When you reach the line that holds "oil lamp: present", start copying exactly and keep going through the final line of the data, leaving out pictures.

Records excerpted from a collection
....

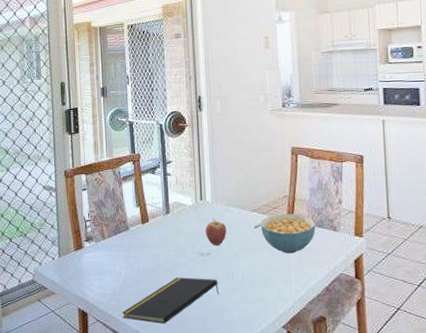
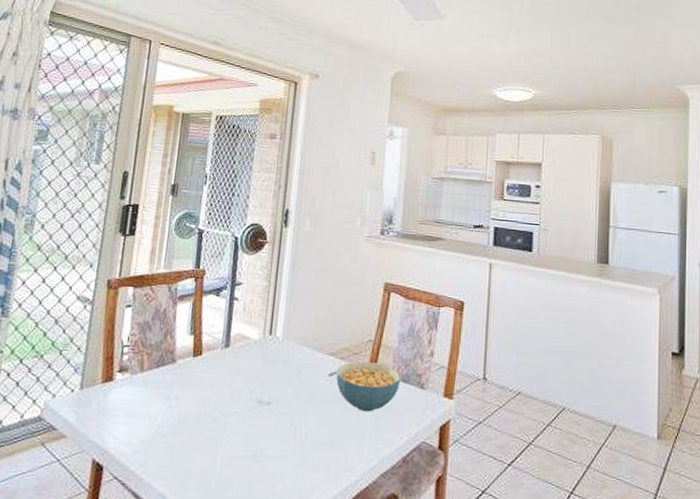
notepad: present [122,277,220,324] -> none [148,429,275,489]
fruit: present [205,218,227,246] -> none [269,359,296,394]

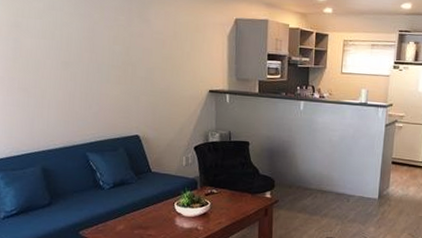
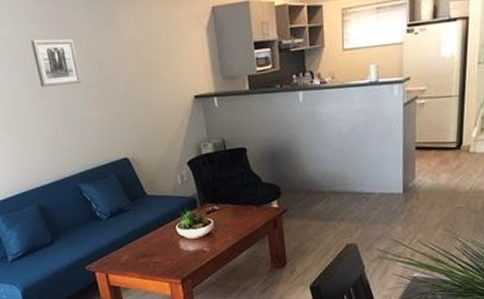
wall art: none [63,17,107,63] -> present [30,39,82,88]

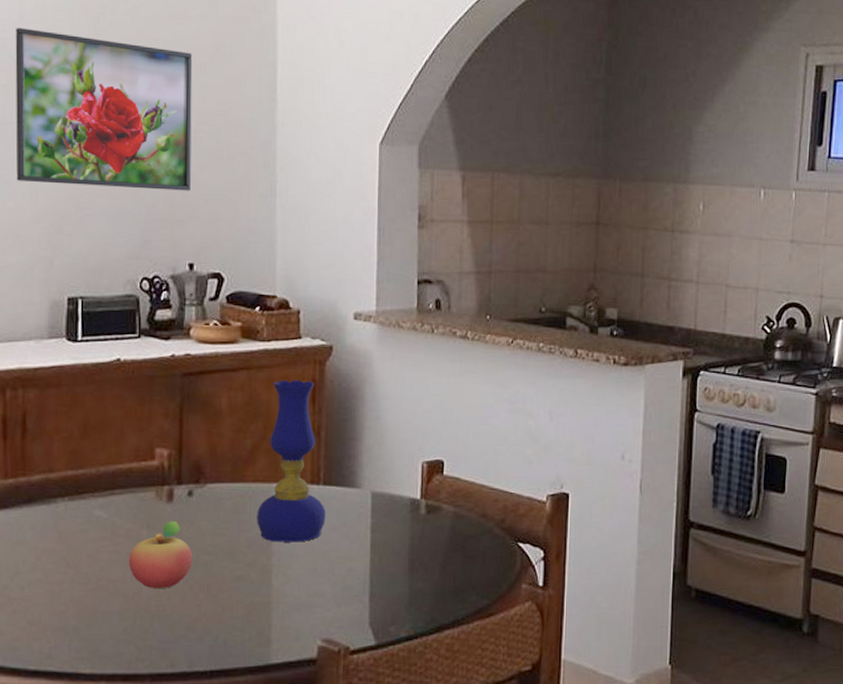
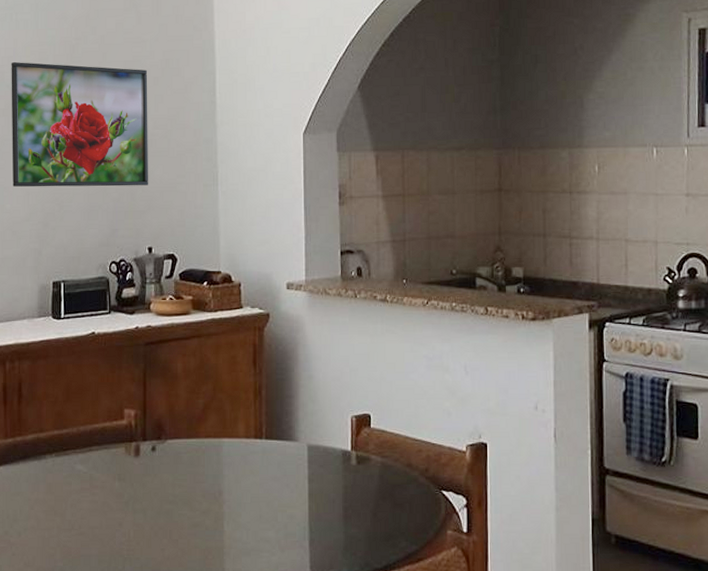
fruit: present [128,520,193,588] -> none [104,473,157,534]
oil lamp: present [257,379,326,542] -> none [209,345,268,492]

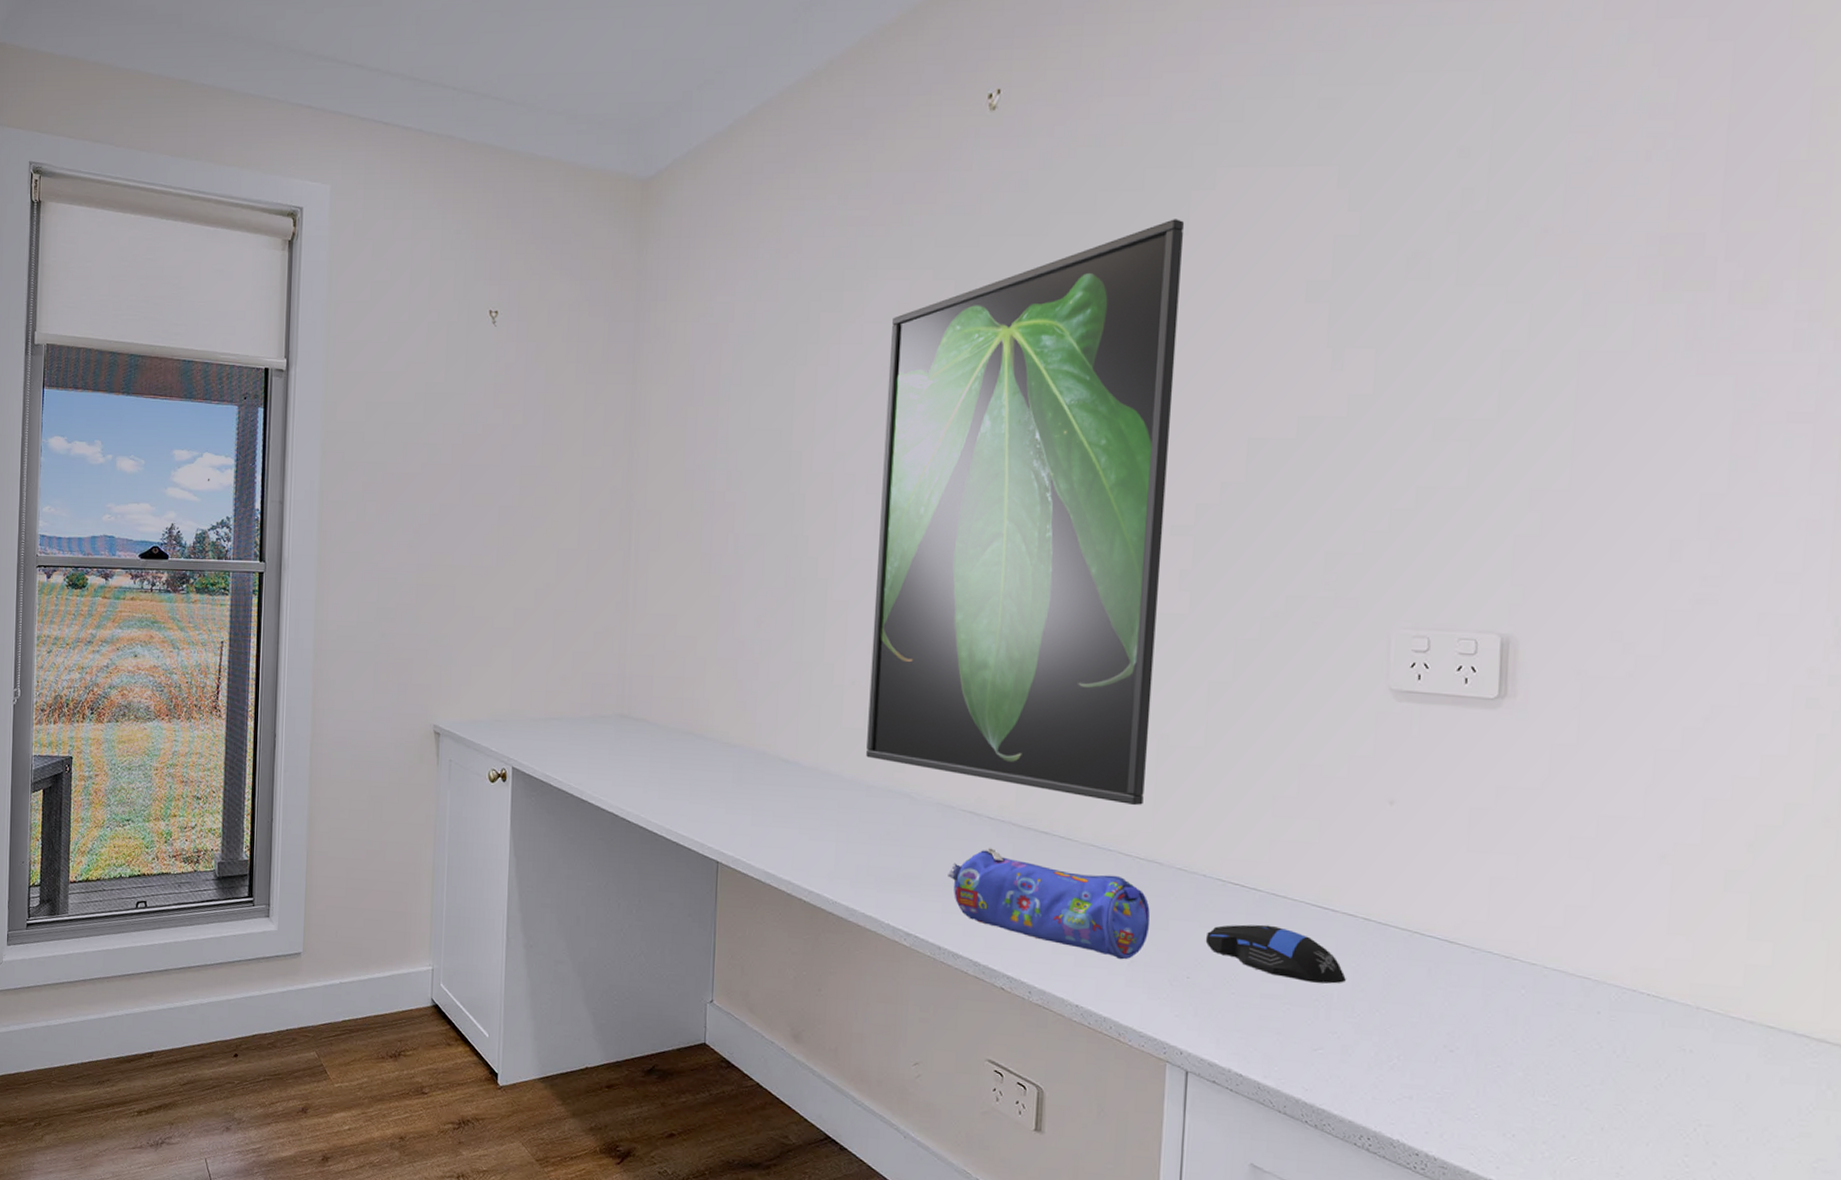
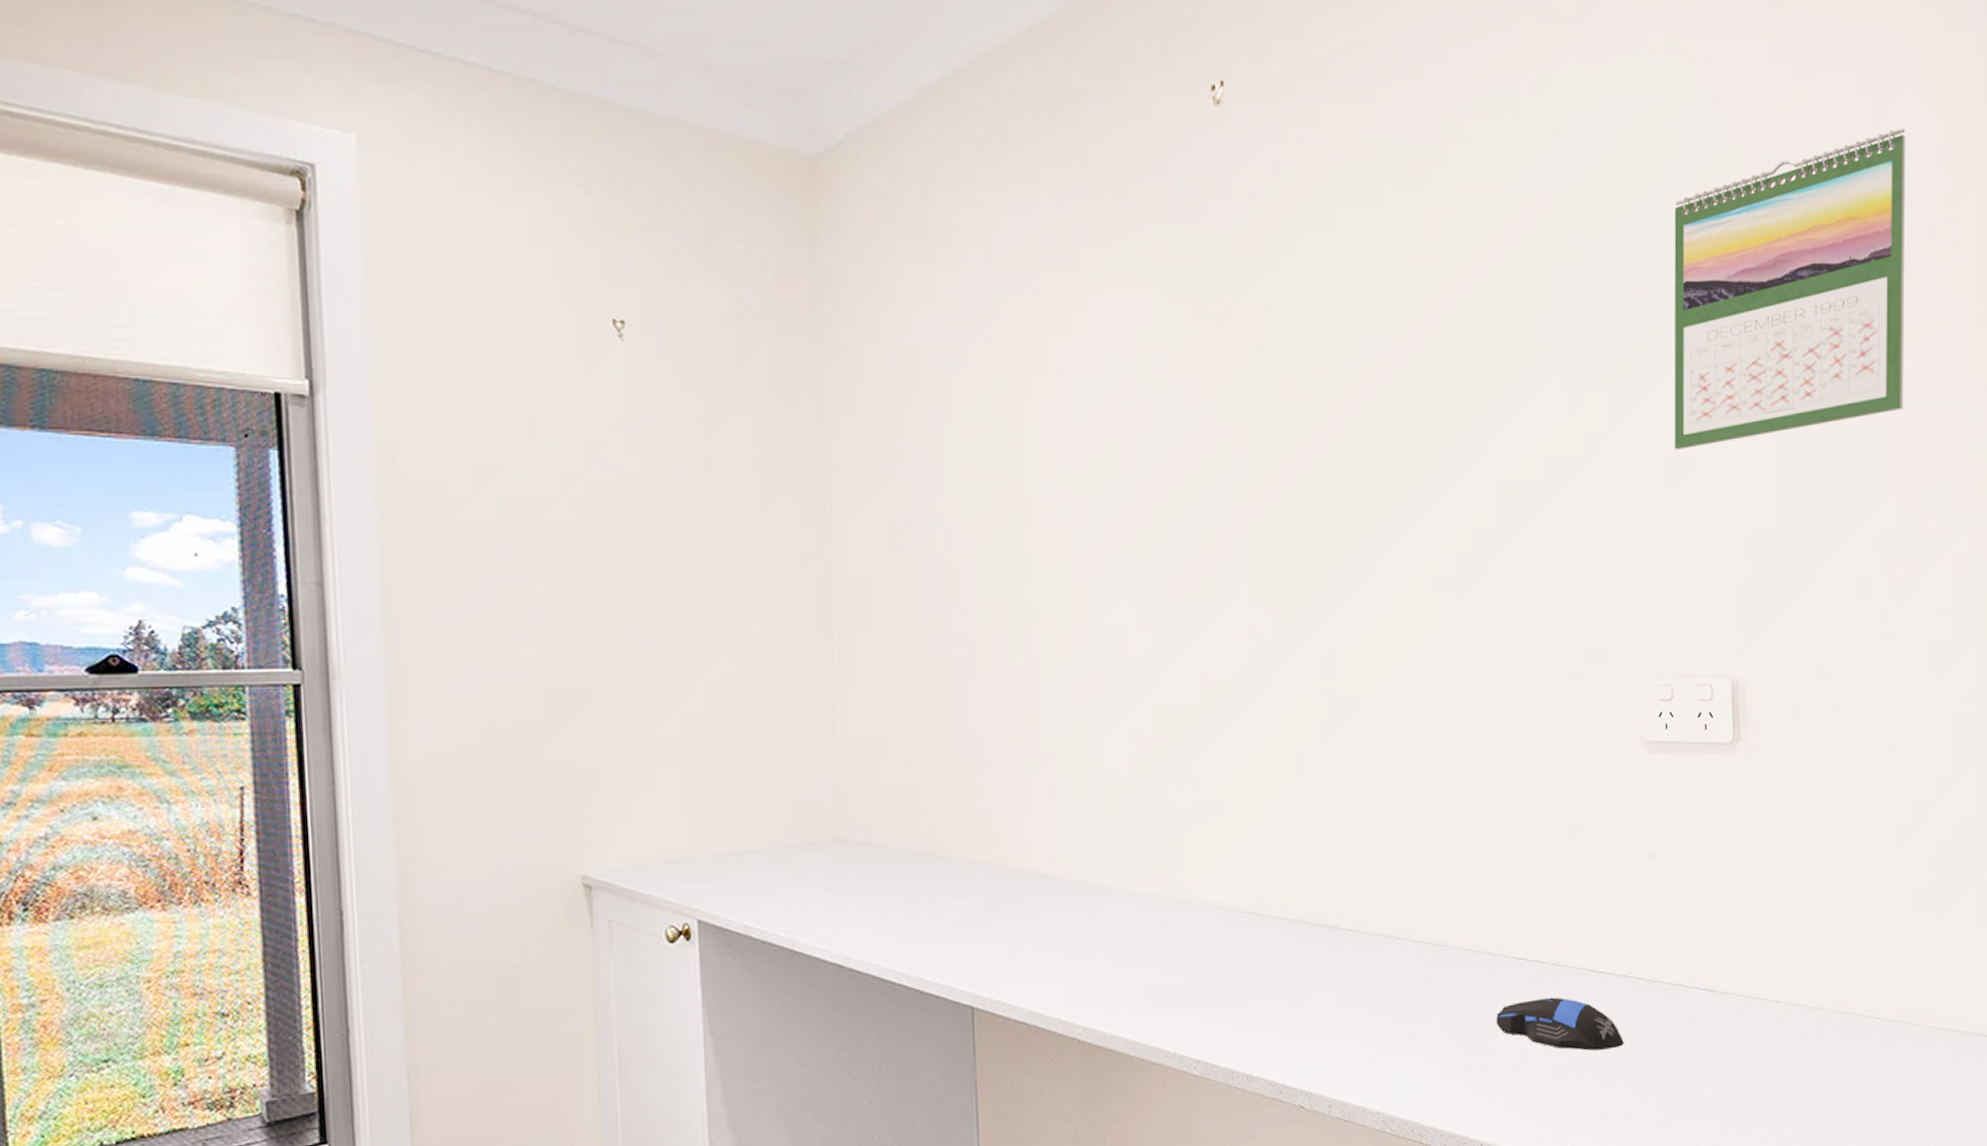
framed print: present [866,219,1185,806] -> none [1125,242,1427,887]
pencil case: present [948,848,1151,960] -> none [1235,951,1443,1056]
calendar: none [1450,71,1771,408] -> present [1674,128,1906,451]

....

# [Answer for this exercise]
oil lamp: present [257,379,326,542] -> none [209,345,268,492]

framed print: present [866,219,1185,806] -> none [1125,242,1427,887]
pencil case: present [948,848,1151,960] -> none [1235,951,1443,1056]
calendar: none [1450,71,1771,408] -> present [1674,128,1906,451]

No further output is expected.